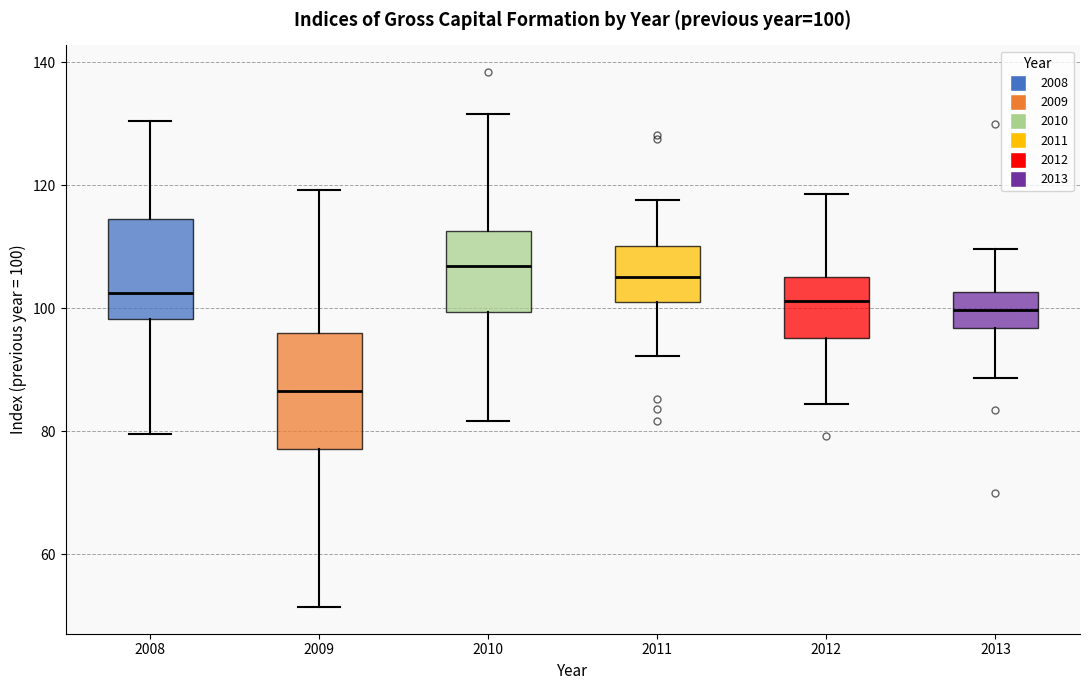

Which box has the lowest median line?

2009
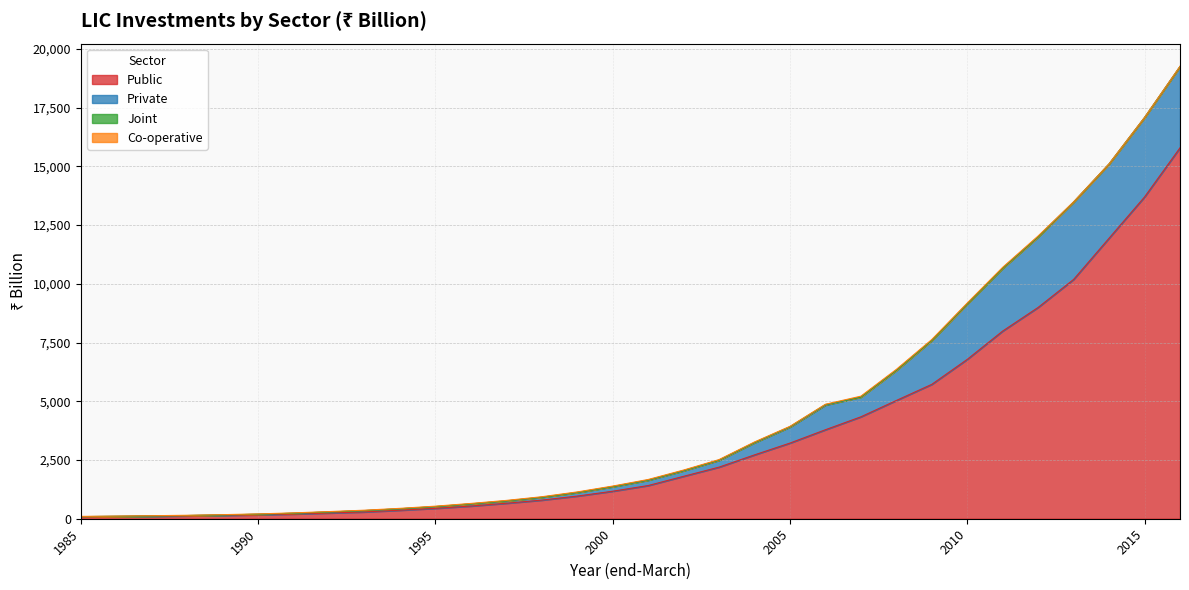

Which label corresponds to the largest value in the chart?

2016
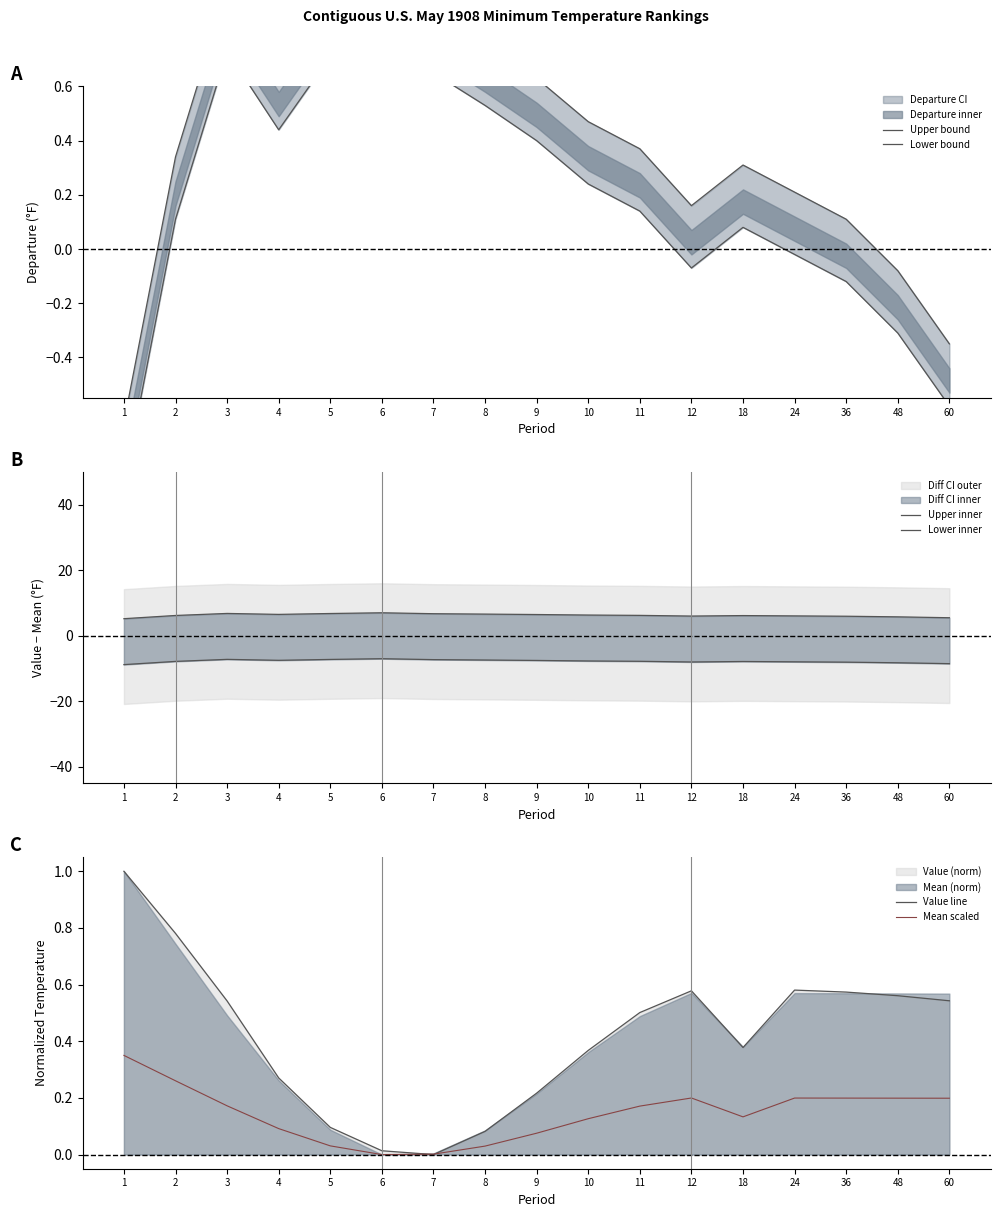

What is the highest value of the Mean scaled series?

0.3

· · · · · · ·

▸ **Aim of the task**:
Return every line of the items above that contains the string "value".

▸ **Exercise answer**:
Which label corresponds to the largest value in the chart?
What is the highest value of the Mean scaled series?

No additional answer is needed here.